CLOCKWISE. The screenplay of this film impressed John Cleese

A charming, yet relatively little-known comedy.


15 March 2024


In the early eighties, after completing “Monty Python’s The Meaning of Life,” the famous group of comedians stopped creating projects together. However, its members continued to appear in films or series, and Terry Gilliam successfully took the director’s seat. John Cleese also focused on his solo career and starred in several very good productions, to mention only “A Fish Called Wanda.” But before achieving success alongside Jamie Lee Curtis, he appeared in a charming, albeit relatively poorly known (at least to us) comedy, “Clockwise.”

The main character, Brian Stimpson, is the headmaster of a prestigious English high school. His obsessively organized life is ruled by the hands of the clock, and being late is something that gives him nightmares. One day he learns that he will soon receive an award for headmasters, which will be presented in a city several hours away by car. He carefully prepares for the ceremony, drafts a pompous speech, but whimsical fate keeps throwing new obstacles in his way so that Stimpson won’t make it to the gala on time.

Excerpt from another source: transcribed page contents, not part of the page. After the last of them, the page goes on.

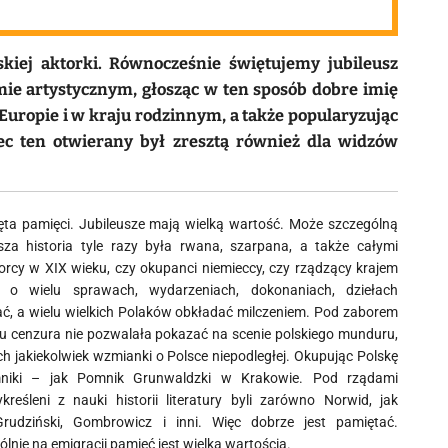
skiej aktorki. Równocześnie świętujemy jubileusz
ie artystycznym, głosząc w ten sposób dobre imię
Europie i w kraju rodzinnym, a także popularyzując
iec ten otwierany był zresztą również dla widzów
ęta pamięci. Jubileusze mają wielką wartość. Może szczególną
za historia tyle razy była rwana, szarpana, a także całymi
orcy w XIX wieku, czy okupanci niemieccy, czy rządzący krajem
 o wielu sprawach, wydarzeniach, dokonaniach, dziełach
ć, a wielu wielkich Polaków obkładać milczeniem. Pod zaborem
u cenzura nie pozwalała pokazać na scenie polskiego munduru,
h jakiekolwiek wzmianki o Polsce niepodległej. Okupując Polskę
mniki – jak Pomnik Grunwaldzki w Krakowie. Pod rządami
reśleni z nauki historii literatury byli zarówno Norwid, jak
-Grudziński, Gombrowicz i inni. Więc dobrze jest pamiętać.
lnie na emigracji pamięć jest wielką wartością.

As the plot unfolds, the organized world of the protagonist begins to disintegrate. His principles start to be threatened, and the guiding principles of his life cease to apply, leading to a series of humorous episodes. To some extent, one could even speak of a road movie, and in accordance with the narrative rules of such productions, the protagonist of “Clockwise” changes under the influence of his adventures. The catch is that these changes are not necessarily for the better. His determination to reach the awards ceremony overshadows his common sense, and the obstacles he encounters drive Stimpson to resort to absurd and previously unfamiliar methods just to avoid being late. He crosses further boundaries, and his actions become increasingly chaotic. Throughout the entire duration of the movie, I wondered how the plot would end, and I must admit that the writers served up an interesting resolution, amusing, though leaving a certain sense of dissatisfaction. Moreover, Cleese himself didn’t particularly like the ending.

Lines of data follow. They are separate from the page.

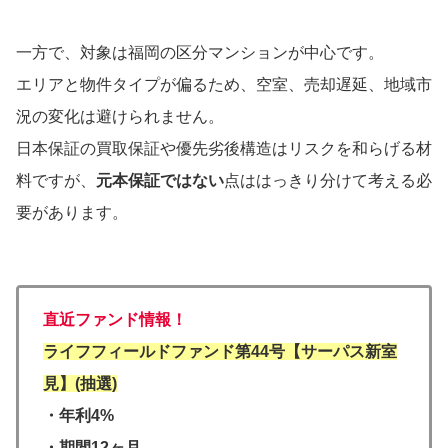
一方で、対象は福岡の区分マンションが中心です。
エリアと物件タイプが偏るため、空室、売却遅延、地域市
況の変化は避けられません。
日本保証の買取保証や優先劣後構造はリスクを和らげる材
料ですが、
元本保証ではない
点ははっきり分けて考える必
要があります。
直近ファンド情報！
ライフフィールドファンド第44号【サーパス新室
見】(抽選)
・年利4%
・期間12ヶ月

An undeniable advantage is the opportunity to see various lesser-known corners of Great Britain on screen. Typically, when the plot unfolds in Shakespeare’s homeland, we see London with its iconic landmarks, or relatively other large cities. Here we visit locations such as Edgbaston, Grimsby, Kingston Upon Hull, Much Wenlock, Shrewsbury, Stourport, and West Bromwich. Doesn’t it sound refreshing? Additionally, we get to see the English countryside from the mid-eighties, which adds a nostalgic atmosphere to the whole film. The filming took place over eight weeks in June and July 1985.

John Cleese once stated that the screenplay by Michael Frayn was the best he had read (although he considers “A Fish Called Wanda” to be the best film he’s been involved in). Allegedly, on the day the script landed on his desk, the actor immediately read it and instantly decided he wanted to play the main character. Christopher Morahan, who had previously mainly worked for television and was a theatrical creator, sat in the director’s chair. “Clockwise” is the most famous title in his career.

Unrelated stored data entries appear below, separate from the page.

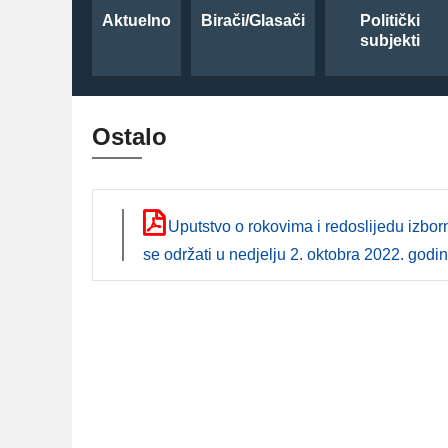
Aktuelno
Birači/Glasači
Politički
subjekti
Ostalo
Uputstvo o rokovima i redoslijedu izborn
se održati u nedjelju 2. oktobra 2022. godi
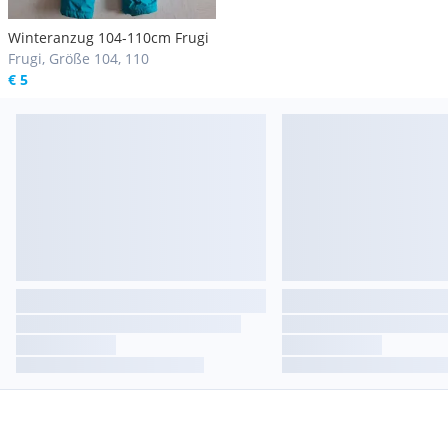
Winteranzug 104-110cm Frugi
Frugi, Größe 104, 110
€ 5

The film received quite good reviews from critics and enjoyed relatively high popularity in Great Britain, with excerpts from dialogues even entering everyday language and occasionally being quoted in newspapers and literature. Unfortunately, due to its typically English humor, the production did not gain approval from audiences across the ocean. Cleese took this lesson to heart, and his later film “A Fish Called Wanda,” three years later, fared much better in the USA. Nevertheless, it’s worth familiarizing oneself with this somewhat lesser-known offering from the actor’s repertoire. It contains plenty of funny situations and captures the great atmosphere of Thatcherite Great Britain.